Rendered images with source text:
....

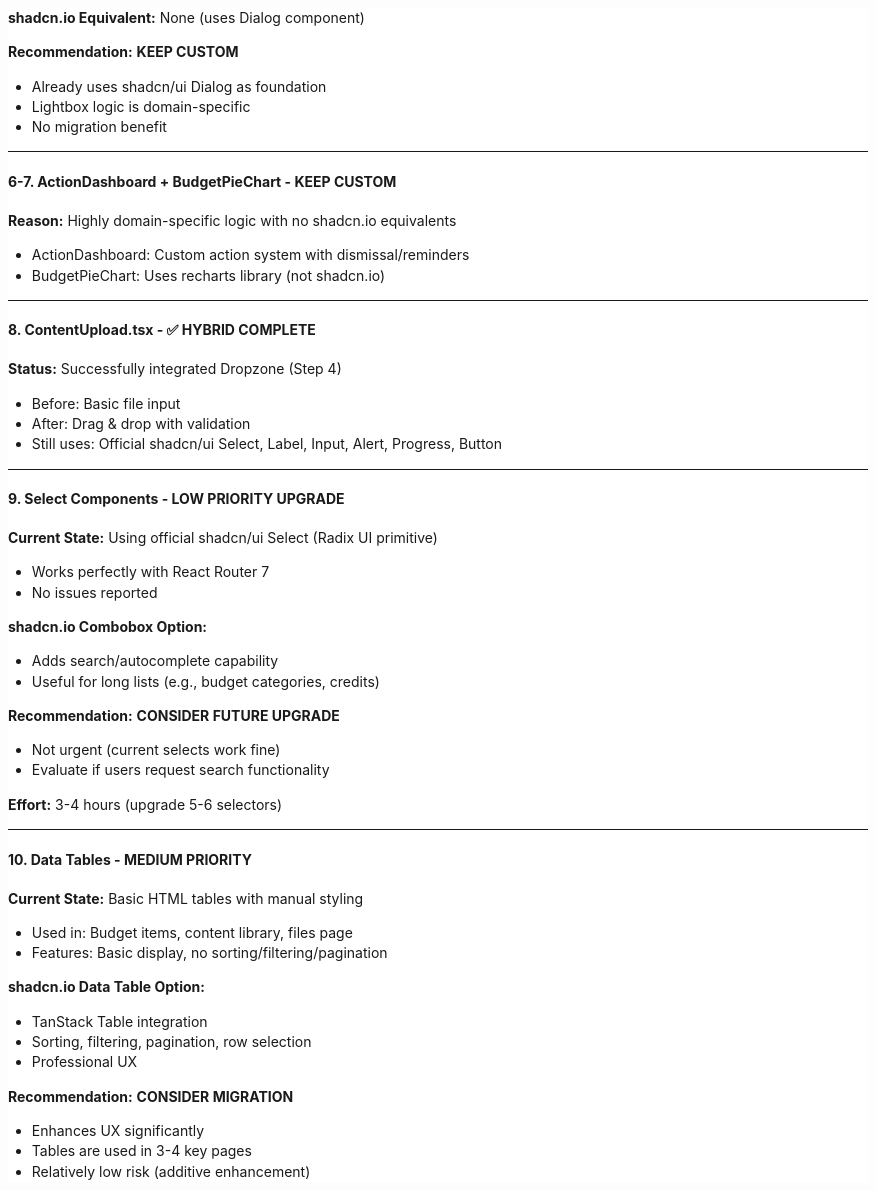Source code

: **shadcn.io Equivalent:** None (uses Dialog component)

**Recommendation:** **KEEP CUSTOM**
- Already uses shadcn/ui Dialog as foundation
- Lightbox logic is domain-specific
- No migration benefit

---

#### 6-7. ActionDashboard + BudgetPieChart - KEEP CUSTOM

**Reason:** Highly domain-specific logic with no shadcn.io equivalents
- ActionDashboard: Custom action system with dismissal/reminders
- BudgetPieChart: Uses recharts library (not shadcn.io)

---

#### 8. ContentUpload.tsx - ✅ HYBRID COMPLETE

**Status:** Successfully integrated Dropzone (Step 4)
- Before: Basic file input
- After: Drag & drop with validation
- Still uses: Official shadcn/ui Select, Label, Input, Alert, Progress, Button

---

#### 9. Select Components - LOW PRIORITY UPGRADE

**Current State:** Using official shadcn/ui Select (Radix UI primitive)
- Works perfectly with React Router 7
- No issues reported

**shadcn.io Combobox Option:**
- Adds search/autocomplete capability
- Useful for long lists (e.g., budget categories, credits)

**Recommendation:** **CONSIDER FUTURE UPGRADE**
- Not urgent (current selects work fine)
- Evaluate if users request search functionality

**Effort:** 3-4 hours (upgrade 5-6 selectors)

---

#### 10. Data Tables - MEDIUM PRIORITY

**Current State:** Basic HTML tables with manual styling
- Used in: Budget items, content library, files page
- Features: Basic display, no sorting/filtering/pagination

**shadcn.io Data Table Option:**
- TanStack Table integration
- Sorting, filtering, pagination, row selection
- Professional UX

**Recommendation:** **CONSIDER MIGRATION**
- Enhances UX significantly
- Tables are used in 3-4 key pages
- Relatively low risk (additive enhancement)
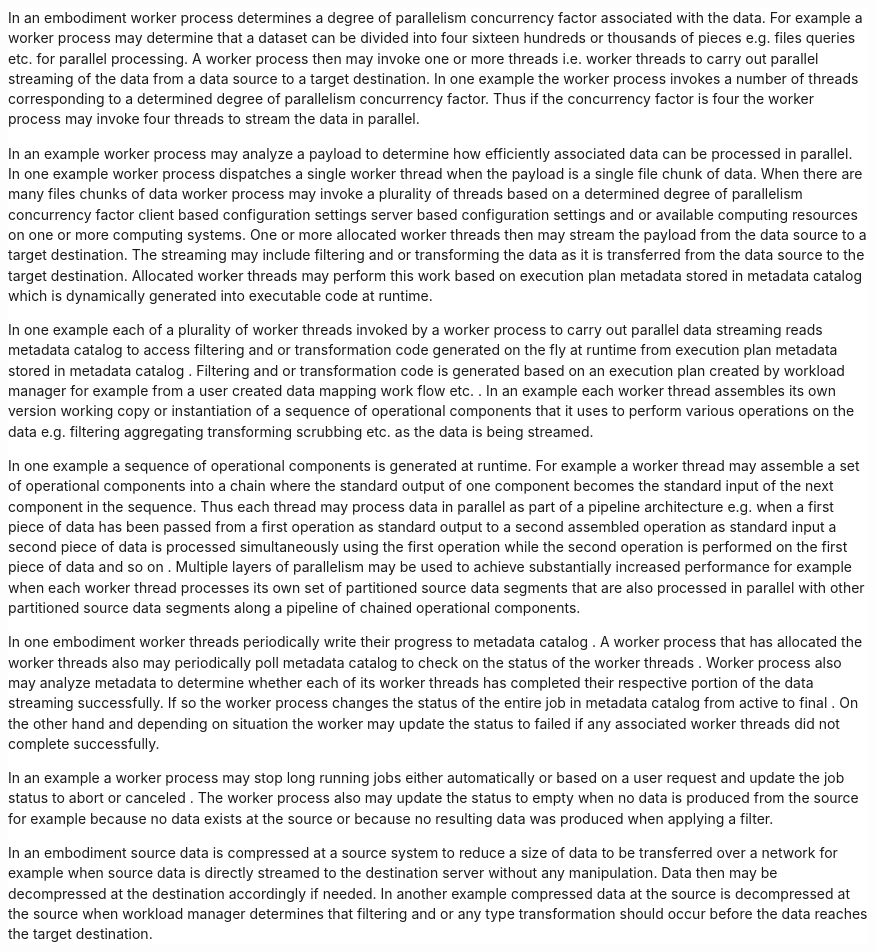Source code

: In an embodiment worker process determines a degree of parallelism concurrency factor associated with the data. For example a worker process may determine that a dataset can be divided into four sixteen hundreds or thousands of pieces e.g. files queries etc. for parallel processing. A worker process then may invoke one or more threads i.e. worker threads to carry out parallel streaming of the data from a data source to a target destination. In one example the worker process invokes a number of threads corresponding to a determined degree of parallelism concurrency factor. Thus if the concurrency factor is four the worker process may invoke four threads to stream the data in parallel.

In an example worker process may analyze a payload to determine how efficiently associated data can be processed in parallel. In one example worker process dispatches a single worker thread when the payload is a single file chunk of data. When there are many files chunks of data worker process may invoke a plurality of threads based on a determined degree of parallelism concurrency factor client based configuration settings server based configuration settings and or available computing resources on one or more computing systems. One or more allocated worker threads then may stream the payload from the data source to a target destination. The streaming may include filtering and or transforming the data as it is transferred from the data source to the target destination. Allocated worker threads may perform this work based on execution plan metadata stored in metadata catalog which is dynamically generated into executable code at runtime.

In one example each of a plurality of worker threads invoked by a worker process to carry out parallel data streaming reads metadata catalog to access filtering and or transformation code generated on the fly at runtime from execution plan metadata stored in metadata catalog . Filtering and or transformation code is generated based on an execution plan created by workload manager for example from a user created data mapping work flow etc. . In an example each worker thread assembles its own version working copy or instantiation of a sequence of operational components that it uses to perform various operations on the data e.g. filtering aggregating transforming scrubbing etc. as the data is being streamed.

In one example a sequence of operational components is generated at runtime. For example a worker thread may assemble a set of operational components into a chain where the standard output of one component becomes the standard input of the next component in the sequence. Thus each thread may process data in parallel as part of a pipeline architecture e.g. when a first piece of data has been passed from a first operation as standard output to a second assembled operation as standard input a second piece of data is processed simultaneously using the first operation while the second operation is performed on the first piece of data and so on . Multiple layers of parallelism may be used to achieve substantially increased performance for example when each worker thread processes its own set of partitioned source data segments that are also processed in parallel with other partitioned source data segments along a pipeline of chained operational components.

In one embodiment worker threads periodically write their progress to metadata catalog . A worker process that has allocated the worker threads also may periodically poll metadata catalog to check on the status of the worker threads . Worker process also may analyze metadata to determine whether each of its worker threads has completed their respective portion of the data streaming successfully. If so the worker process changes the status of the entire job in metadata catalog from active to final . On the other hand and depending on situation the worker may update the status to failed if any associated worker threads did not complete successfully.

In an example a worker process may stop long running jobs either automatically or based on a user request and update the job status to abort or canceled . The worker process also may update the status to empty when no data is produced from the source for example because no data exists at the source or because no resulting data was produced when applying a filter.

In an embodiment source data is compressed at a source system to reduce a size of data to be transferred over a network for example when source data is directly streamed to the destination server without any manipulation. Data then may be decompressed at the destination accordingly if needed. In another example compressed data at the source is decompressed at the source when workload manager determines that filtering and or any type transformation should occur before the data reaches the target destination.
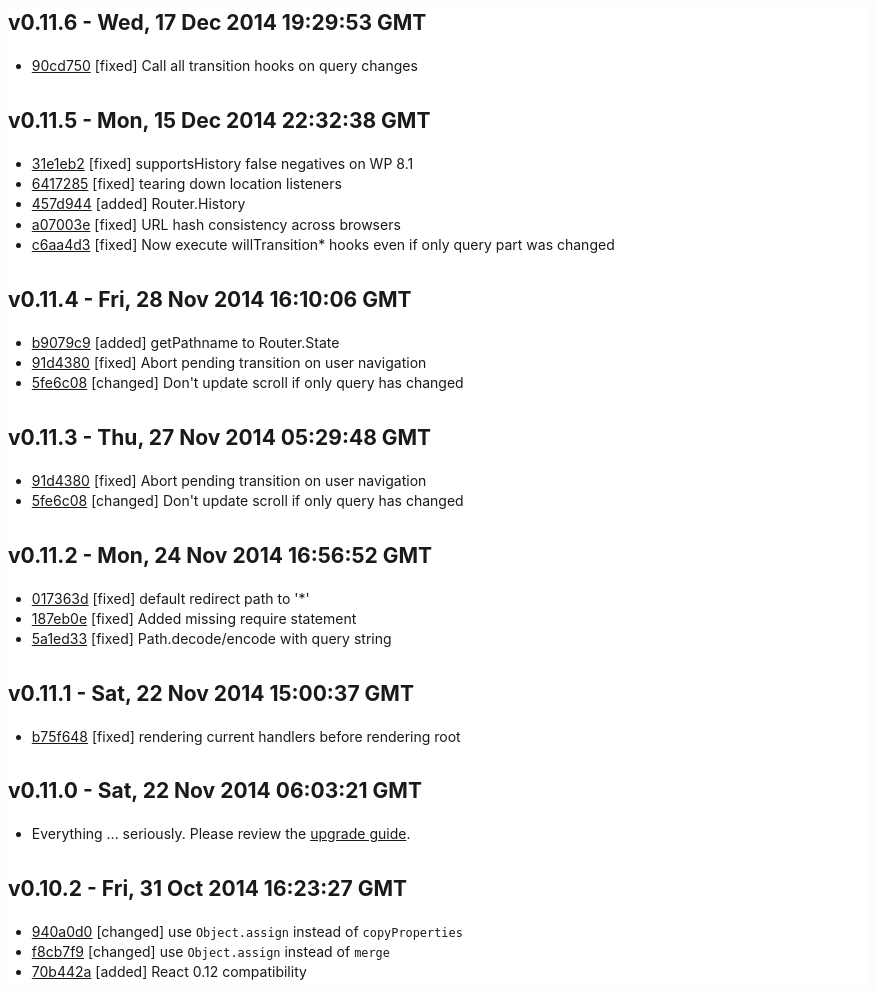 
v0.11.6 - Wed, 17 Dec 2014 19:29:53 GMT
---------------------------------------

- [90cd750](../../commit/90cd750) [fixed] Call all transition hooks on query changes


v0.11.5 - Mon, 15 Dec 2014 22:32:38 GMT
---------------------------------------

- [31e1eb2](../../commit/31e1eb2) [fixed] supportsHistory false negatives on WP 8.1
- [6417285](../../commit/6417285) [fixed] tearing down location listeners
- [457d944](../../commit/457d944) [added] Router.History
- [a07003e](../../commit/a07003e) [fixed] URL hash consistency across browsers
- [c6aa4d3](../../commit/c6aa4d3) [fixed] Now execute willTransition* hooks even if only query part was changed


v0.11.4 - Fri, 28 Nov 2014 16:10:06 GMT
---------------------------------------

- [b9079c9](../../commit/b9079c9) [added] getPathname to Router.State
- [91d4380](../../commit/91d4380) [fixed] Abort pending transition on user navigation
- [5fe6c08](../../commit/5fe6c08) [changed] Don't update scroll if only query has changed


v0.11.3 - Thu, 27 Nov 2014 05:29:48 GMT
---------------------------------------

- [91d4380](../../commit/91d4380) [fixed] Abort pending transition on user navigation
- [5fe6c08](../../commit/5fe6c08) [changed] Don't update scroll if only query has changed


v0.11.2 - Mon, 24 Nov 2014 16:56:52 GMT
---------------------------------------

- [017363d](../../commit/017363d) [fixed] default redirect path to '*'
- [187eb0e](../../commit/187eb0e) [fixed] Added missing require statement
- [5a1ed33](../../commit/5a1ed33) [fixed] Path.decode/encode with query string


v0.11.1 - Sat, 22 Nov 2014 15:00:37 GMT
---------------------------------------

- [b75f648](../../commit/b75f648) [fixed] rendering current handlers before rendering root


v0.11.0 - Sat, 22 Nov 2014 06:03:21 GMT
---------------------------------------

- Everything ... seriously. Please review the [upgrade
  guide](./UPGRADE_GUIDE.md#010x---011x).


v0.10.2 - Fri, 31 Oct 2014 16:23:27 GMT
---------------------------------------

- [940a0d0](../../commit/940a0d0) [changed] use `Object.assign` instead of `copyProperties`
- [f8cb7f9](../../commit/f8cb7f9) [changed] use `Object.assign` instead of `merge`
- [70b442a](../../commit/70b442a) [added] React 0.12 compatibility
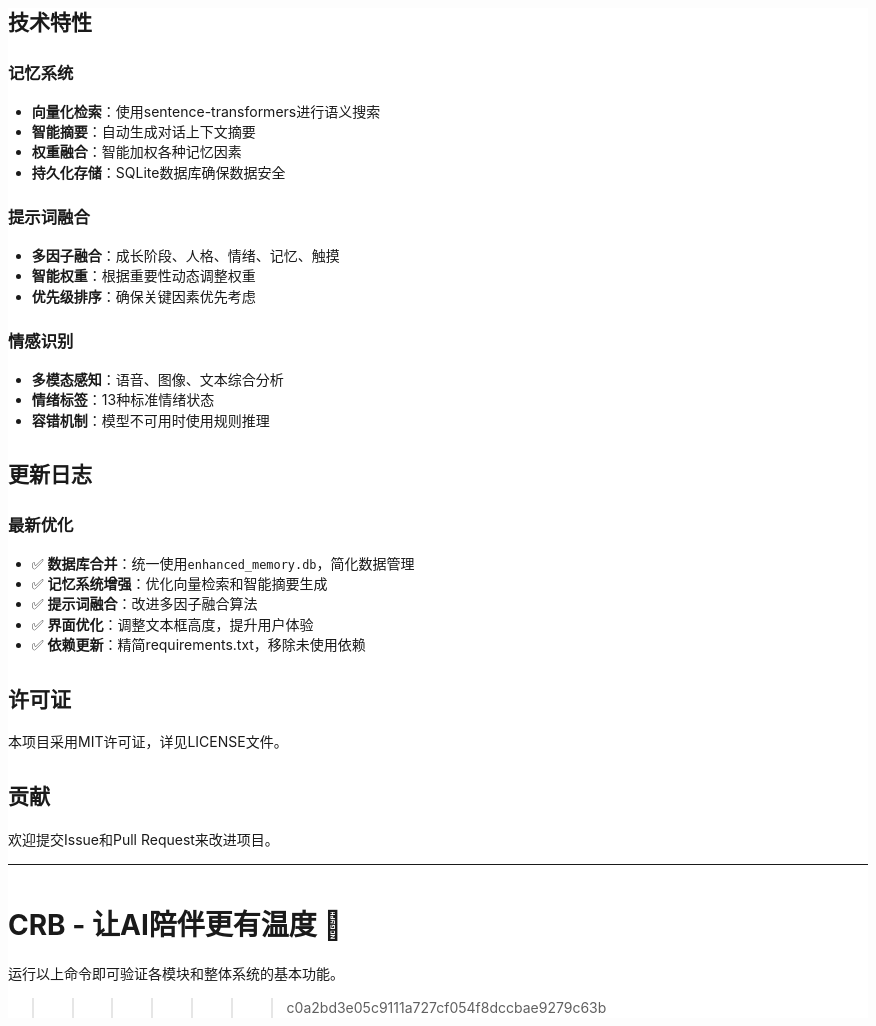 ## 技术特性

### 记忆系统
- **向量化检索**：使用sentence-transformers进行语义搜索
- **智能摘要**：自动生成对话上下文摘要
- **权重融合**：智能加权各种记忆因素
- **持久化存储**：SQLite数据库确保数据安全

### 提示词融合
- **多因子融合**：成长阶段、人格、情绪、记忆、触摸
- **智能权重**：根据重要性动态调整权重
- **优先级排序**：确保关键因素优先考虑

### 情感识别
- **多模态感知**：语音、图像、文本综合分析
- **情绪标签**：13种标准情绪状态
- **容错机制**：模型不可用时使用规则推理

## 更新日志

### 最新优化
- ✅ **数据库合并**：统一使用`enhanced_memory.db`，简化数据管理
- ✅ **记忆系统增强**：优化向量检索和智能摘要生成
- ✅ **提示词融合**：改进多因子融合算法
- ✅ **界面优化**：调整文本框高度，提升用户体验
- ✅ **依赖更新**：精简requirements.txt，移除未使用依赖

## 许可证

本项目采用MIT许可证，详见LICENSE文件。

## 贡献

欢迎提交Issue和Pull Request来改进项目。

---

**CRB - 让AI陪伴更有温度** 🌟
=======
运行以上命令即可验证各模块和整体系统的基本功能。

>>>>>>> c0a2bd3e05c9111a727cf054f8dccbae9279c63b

....

To-do item
Which lines above include the word "PRIORITY"? Show each one.

Answer section
#### 9. Select Components - LOW PRIORITY UPGRADE
#### 10. Data Tables - MEDIUM PRIORITY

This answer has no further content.